Five Guys, Bradford

Eating out
Five Guys, Bradford

There was a time, not many years ago, when it looked like Bradford would be keeping the massive hole left there after the frenzied demolition of the bottom part of town. The plan was to build a new shopping centre, but the financial crash put paid to that. The space was left as rubble for years, and then part of it became a rather forlorn and depressing temporary park.

It was a bleak time, the vast wasteland symbolising an existential emptiness that many felt the city held at its core.

But the shiny new shopping centre was built, and it brought with it a lot of associated development, a lot of new names and faces, and things started to look … possible.

Bradford has a long way to go – the opposite end of town is suffering enormously from the gravitational pull of The Broadway, but the impact that this new space has had on the city has been enormous.

So, here we are, right across from the spot that the old Wimpy bar used to be back in the day, sat in a posh burger bar, an outpost of Americana in a windy northern high street, shadowed by the gothic majesty of Lockwood & Mawson’s Victorian Wool Exchange, flanked by a sleek new shopping centre, and backing onto yet another demolition site that will ultimately become a cinema. It all feels right, and fits together well.

And what a burger bar.

Five Guys is a chain – let’s get this out of the way first. It’s a chain of burger bars originating from Virginia with over a thousand restaurants in the US, and about sixty or so in Britain. It’s expanding fast, and is emerging as a serious competitor for McDonald’s, and having eaten their bacon double cheeseburger with fried onion, lettuce, tomato and gherkins, chosen from a range of about a dozen toppings, I can understand why.

This is a fast food place that’s content to do things very well, even if that means it takes a little longer. All the normal fast food trappings are there – food wrapped in a takeaway bag, self-service drinks, and the rest, with the big exception that you have to wait for your food to be actually cooked, using ingredients freshly prepped that day. It makes a huge difference, mainly because none of it is automated … it’s cooked when the bloke doing the cooking says its cooked, not when the automated timer goes off. That results in burgers of the best quality I’ve ever seen come out of a fast food kitchen.

The other part of any serious burger equation is chips. Five Guys’ chips are hand cut daily from local potatoes … it’s great to know the provenance of your food, even if it turns out that your particular potatoes came from (the HORROR) Lancashire. Chips arrive in huge portions, with far too much salt, quite correctly.

This comes at a price, of course.

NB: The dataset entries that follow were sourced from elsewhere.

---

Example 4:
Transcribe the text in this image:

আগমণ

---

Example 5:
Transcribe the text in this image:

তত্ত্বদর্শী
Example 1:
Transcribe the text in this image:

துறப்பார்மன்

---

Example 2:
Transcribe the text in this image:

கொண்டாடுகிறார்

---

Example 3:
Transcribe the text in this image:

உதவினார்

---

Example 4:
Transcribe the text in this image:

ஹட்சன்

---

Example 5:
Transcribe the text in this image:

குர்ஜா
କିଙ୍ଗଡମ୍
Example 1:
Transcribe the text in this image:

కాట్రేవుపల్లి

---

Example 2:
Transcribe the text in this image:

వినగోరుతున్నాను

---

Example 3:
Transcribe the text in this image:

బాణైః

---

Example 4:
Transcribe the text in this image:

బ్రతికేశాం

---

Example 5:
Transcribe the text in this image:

Five Guys isn’t exactly cheap, with four burgers, chips and a couple of drinks weighing in at over £45, but the unlimited complimentary salted monkey nuts made it feel better value and filled that important gap between order and food very well.

Extremely good food, very smart restaurants, snappy, efficient service, great chips and free monkey nuts that explode everywhere and keep the kids entertained while they wait.